Chacun de ses films sont d’ordinaire très attendus, et avec un été privé de blockbuster, il est carrément vu comme un messie pouvant raviver la fréquentation en berne des salles de cinéma: Christopher Nolan nous revient avec son nouveau puzzle quantique intitulé «Tenet». Mais cette fois-ci, il est fort probable que le film divise très fortement.
Un agent secret anonyme découvre qu’une nouvelle technologie dépassant l’entendement a été mise au point. Malheureusement, sa simple existence ne peut signifier que deux choses: quelqu’un ou quelque chose souhaite la fin de toutes choses, et cette entité ne peut pas être de ce monde...
Difficile exercice que d’introduire un film comme «Tenet». D’abord parce qu’avec son intrigue et son concept redoutablement complexe, ses scènes d’action surprenantes et du haut de ses quasiment trois heures, il y a beaucoup trop à en dire, tant «Tenet» est riche et particulier, dans ses défauts comme dans ses qualités. Impossible d’être exhaustif, mais s’il y avait une essence à extirper du film, c’est qu’il est plus royaliste que le roi: en somme, plus Nolanien que tous les films de Nolan, extrémisant le boire et le manger typiquement servis par l’auteur, seul à la barre du scénario.

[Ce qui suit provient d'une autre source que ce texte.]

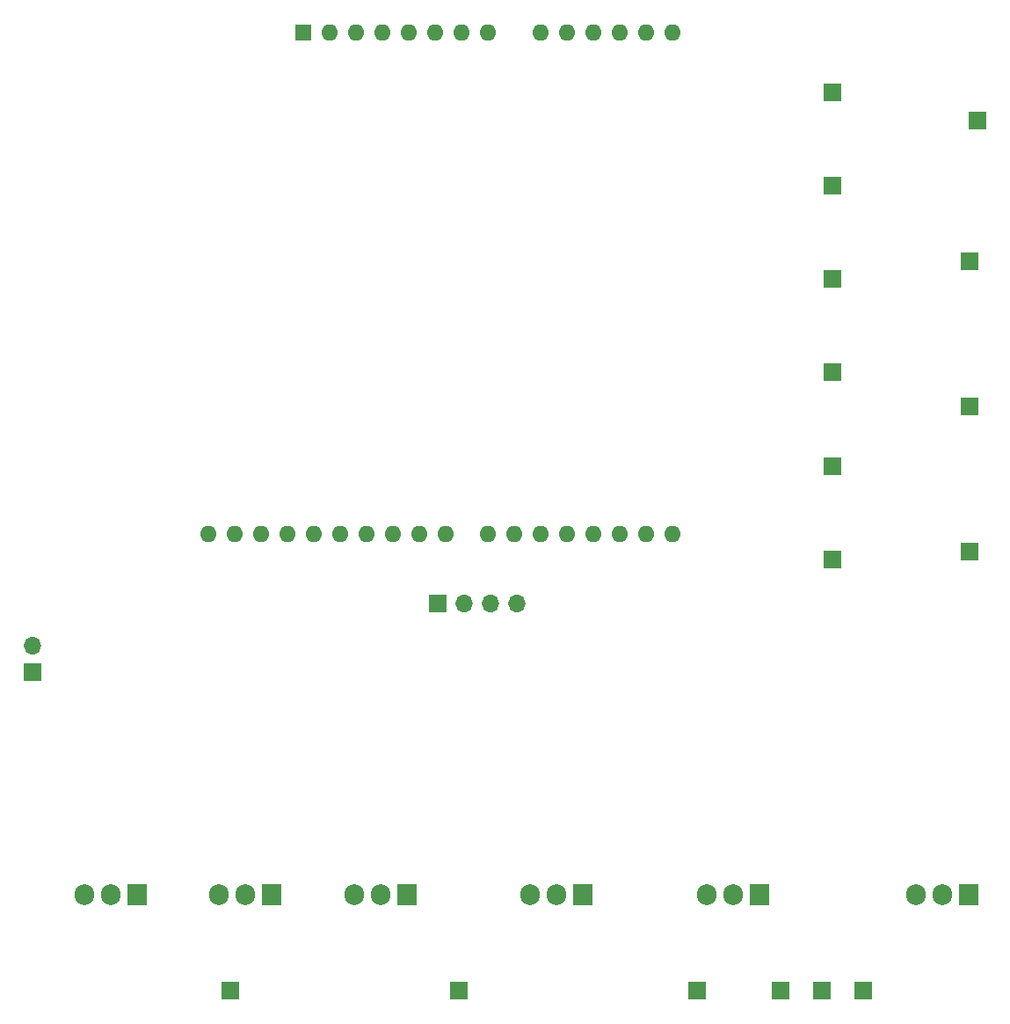
<source format=gbs>
G04 #@! TF.GenerationSoftware,KiCad,Pcbnew,(6.0.7)*
G04 #@! TF.CreationDate,2022-09-16T15:01:37+02:00*
G04 #@! TF.ProjectId,Goobyl_da - Kretskort,476f6f62-796c-4e56-9461-202d204b7265,rev?*
G04 #@! TF.SameCoordinates,Original*
G04 #@! TF.FileFunction,Soldermask,Bot*
G04 #@! TF.FilePolarity,Negative*
%FSLAX46Y46*%
G04 Gerber Fmt 4.6, Leading zero omitted, Abs format (unit mm)*
G04 Created by KiCad (PCBNEW (6.0.7)) date 2022-09-16 15:01:37*
%MOMM*%
%LPD*%
G01*
G04 APERTURE LIST*
%ADD10O,1.905000X2.000000*%
%ADD11R,1.905000X2.000000*%
%ADD12R,1.700000X1.700000*%
%ADD13O,1.700000X1.700000*%
%ADD14O,1.600000X1.600000*%
%ADD15R,1.600000X1.600000*%
G04 APERTURE END LIST*
D10*
X140920000Y-128000000D03*
X143460000Y-128000000D03*
D11*
X146000000Y-128000000D03*
D12*
X169000000Y-137250000D03*
X173000000Y-137250000D03*
X165000000Y-137250000D03*
D10*
X178020000Y-128000000D03*
X180560000Y-128000000D03*
D11*
X183100000Y-128000000D03*
D10*
X157920000Y-128000000D03*
X160460000Y-128000000D03*
D11*
X163000000Y-128000000D03*
D10*
X97920000Y-128000000D03*
X100460000Y-128000000D03*
D11*
X103000000Y-128000000D03*
D10*
X110920000Y-128000000D03*
X113460000Y-128000000D03*
D11*
X116000000Y-128000000D03*
D10*
X123920000Y-128000000D03*
X126460000Y-128000000D03*
D11*
X129000000Y-128000000D03*
D13*
X139630000Y-100010000D03*
X137090000Y-100010000D03*
X134550000Y-100010000D03*
D12*
X132010000Y-100010000D03*
D14*
X152030000Y-93270000D03*
X154570000Y-93270000D03*
X114950000Y-93270000D03*
X154570000Y-45010000D03*
X117490000Y-93270000D03*
X152030000Y-45010000D03*
X120030000Y-93270000D03*
X149490000Y-45010000D03*
X122570000Y-93270000D03*
X146950000Y-45010000D03*
X125110000Y-93270000D03*
X144410000Y-45010000D03*
X127650000Y-93270000D03*
X141870000Y-45010000D03*
X130190000Y-93270000D03*
X136790000Y-45010000D03*
X132730000Y-93270000D03*
X134250000Y-45010000D03*
X136790000Y-93270000D03*
X131710000Y-45010000D03*
X139330000Y-93270000D03*
X129170000Y-45010000D03*
X141870000Y-93270000D03*
X126630000Y-45010000D03*
X144410000Y-93270000D03*
X124090000Y-45010000D03*
X146950000Y-93270000D03*
X121550000Y-45010000D03*
X149490000Y-93270000D03*
D15*
X119010000Y-45010000D03*
D14*
X112410000Y-93270000D03*
X109870000Y-93270000D03*
D12*
X157000000Y-137250000D03*
X134000000Y-137250000D03*
X112000000Y-137250000D03*
X93000000Y-106600000D03*
D13*
X93000000Y-104060000D03*
D12*
X183250000Y-95000000D03*
X183250000Y-81000000D03*
X183250000Y-67000000D03*
X184000000Y-53500000D03*
X170000000Y-50750000D03*
X170000000Y-59750000D03*
X170000000Y-68750000D03*
X170000000Y-77750000D03*
X170000000Y-86750000D03*
X170000000Y-95750000D03*
M02*

</source>
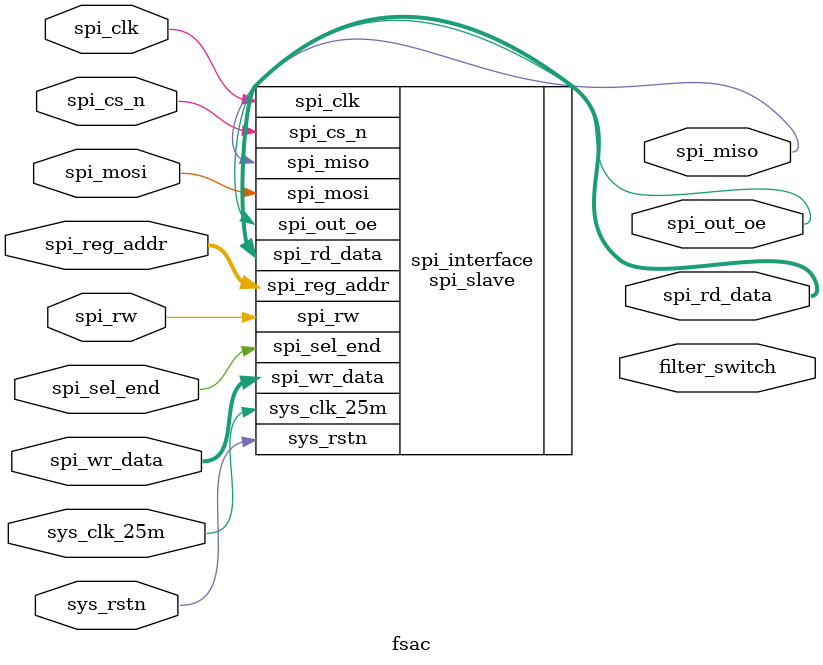
<source format=v>
module fsac
(
	 sys_clk_25m	,
	 sys_rstn		,
	 
	 spi_clk		,
	 spi_cs_n	,
 	 spi_mosi	,
	 spi_miso	,
	 
	 spi_out_oe,
	 spi_rd_data,
	 spi_wr_data,
	 spi_reg_addr,
	 spi_rw,
	 spi_sel_end,
	
	 filter_switch

);
input sys_clk_25m ;
input sys_rstn		;
input spi_clk		;
input spi_mosi		;
input spi_cs_n		;

output spi_miso	;

input	[7:0]	spi_reg_addr	;
input	[7:0]	spi_wr_data		;
output[7:0]	spi_rd_data		;
input			spi_rw			;
output		spi_out_oe		;
input			spi_sel_end		;


output[7:0]	filter_switch	;

spi_slave spi_interface(
// port map - connection between master ports and signals/registers   
	.sys_clk_25m(sys_clk_25m),
	.sys_rstn(sys_rstn),
	.spi_clk(spi_clk),
	.spi_cs_n(spi_cs_n),
	.spi_miso(spi_miso),
	.spi_mosi(spi_mosi),
	
	.spi_out_oe(spi_out_oe),
	.spi_rd_data(spi_rd_data),
	.spi_wr_data(spi_wr_data),
	.spi_reg_addr(spi_reg_addr),
	.spi_rw(spi_rw),
	.spi_sel_end(spi_sel_end)
);




endmodule

</source>
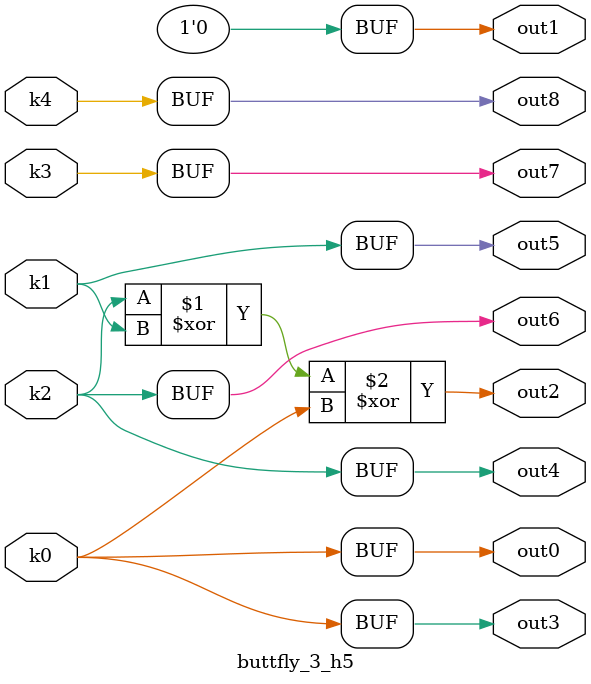
<source format=v>
module buttfly_3(pi0, pi1, pi2, pi3, pi4, pi5, po0, po1, po2, po3, po4, po5, po6, po7, po8);
input pi0, pi1, pi2, pi3, pi4, pi5;
output po0, po1, po2, po3, po4, po5, po6, po7, po8;
wire k0, k1, k2, k3, k4;
buttfly_3_w5 DUT1 (pi0, pi1, pi2, pi3, pi4, pi5, k0, k1, k2, k3, k4);
buttfly_3_h5 DUT2 (k0, k1, k2, k3, k4, po0, po1, po2, po3, po4, po5, po6, po7, po8);
endmodule

module buttfly_3_w5(in5, in4, in3, in2, in1, in0, k4, k3, k2, k1, k0);
input in5, in4, in3, in2, in1, in0;
output k4, k3, k2, k1, k0;
assign k0 =   ((~in4 ^ in1) & (in5 | ~in2)) | (~in5 & in2 & (in4 ^ in1));
assign k1 =   (((~in4 | (~in1 & (~in2 | ~in5))) & (~in1 | ~in2 | ~in5)) | (~in3 & ~in0)) & (~in3 | ~in0);
assign k2 =   ((in3 ^ in0) & ((in5 & in2 & (in4 | in1)) | (in4 & in1))) | ((~in3 ^ in0) & ((~in4 & ~in1) | ((~in4 | ~in1) & (~in5 | ~in2))));
assign k3 =   (in5 & in2 & (in4 ^ in1)) | ((~in4 ^ in1) & (~in5 | ~in2));
assign k4 =   in5 ^ ~in2;
endmodule

module buttfly_3_h5(k4, k3, k2, k1, k0, out8, out7, out6, out5, out4, out3, out2, out1, out0);
input k4, k3, k2, k1, k0;
output out8, out7, out6, out5, out4, out3, out2, out1, out0;
assign out0 = k0;
assign out1 = 0;
assign out2 = k2 ^ k1 ^ k0;
assign out3 = k0;
assign out4 = k2;
assign out5 = k1;
assign out6 = k2;
assign out7 = k3;
assign out8 = k4;
endmodule

</source>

«Tenet» est riche et particulier, dans ses défauts comme dans ses qualités.
Ainsi, Nolan, qui n’a jamais brillé par la souplesse de ses récits corsetés à l’extrême et encore moins par ses dialogues, touche ici le fond et atteint un niveau purement et simplement exécrable. Pas une seule seconde parlée de «Tenet» ne sonne juste, et tout est prétexte à délivrer une explication mystifiante et lourdingue ou une maxime quantico-métaphysique à deux doigts du babillage de gourou Wacoan sous LSD. Même le casting est écrasé par la pesanteur de leurs répliques absconses, et il fallait bien John David Washington et Robert Pattinson, ici deux colonnes de charisme s’élevant jusqu’à Jupiter, pour réussir à les porter tant bien que mal et casser un peu la rigidité métallique du script, d’autant plus face à la caractérisation au lance-grenade de l’antagoniste «principal» (Kenneth Brannagh) et du seul personnage féminin (Elizabeth Debicki).
Et pourtant. Malgré tant de balles dans le pied, «Tenet» s’avère un excellent moment à passer, pour qui est capable d’ignorer les pires tics du style Nolanien (et l’auteur de ces lignes y est plutôt réfractaire). «Ne cherchez pas à comprendre, plutôt à ressentir», dit un personnage en début de film alors que celui-ci entame une phase particulièrement touffue de son déroulé. Nombreux sont ceux qui y ont vu un aveu d’échec narratif du film, admettant une incapacité à s’énoncer simplement. Mais si elle est cette condamnation, comme le chat de Schrödinger, elle est en même temps son salut. Car il suffit que «Tenet» abandonne enfin le langage des mots et commence enfin à employer celui des images pour que le spectateur soit emporté par une expérience rare du temps et de l’espace, à la limite de l’anomalie pour un blockbuster hollywoodien, tant les sphères abstraites conjurées par le film donne un vertige proche de l’effroyable, semblable dans ses envoûtements fantomatiques et sa mise en scène de l’invisible à Kaïro, pourtant un film radicalement différent.
C’est lorsqu’il explose à l’écran que «Tenet» devient alors indéniablement beau, spectaculaire
C’est en définitive lorsque «Tenet» se tait qu’il communique le plus, et sans ne rien vous gâcher de ce qu’il transmet, il révèle un sentiment infiniment triste jusqu’ici seulement entr’aperçu chez Nolan. C’est lorsqu’il explose à l’écran que Tenet devient alors indéniablement beau, spectaculaire (Nolan est ici au sommet de sa mise en scène de l’architecture contemporaine qui lui est si chère), magique, mais surtout, émotionnellement puissant, même en dépit d’un ultime dénouement aux petits pieds. Le plus impressionnant paradoxe de Tenet n’est donc pas physique mais artistique: transporter au bon endroit avec une œuvre empruntant le mauvais chemin.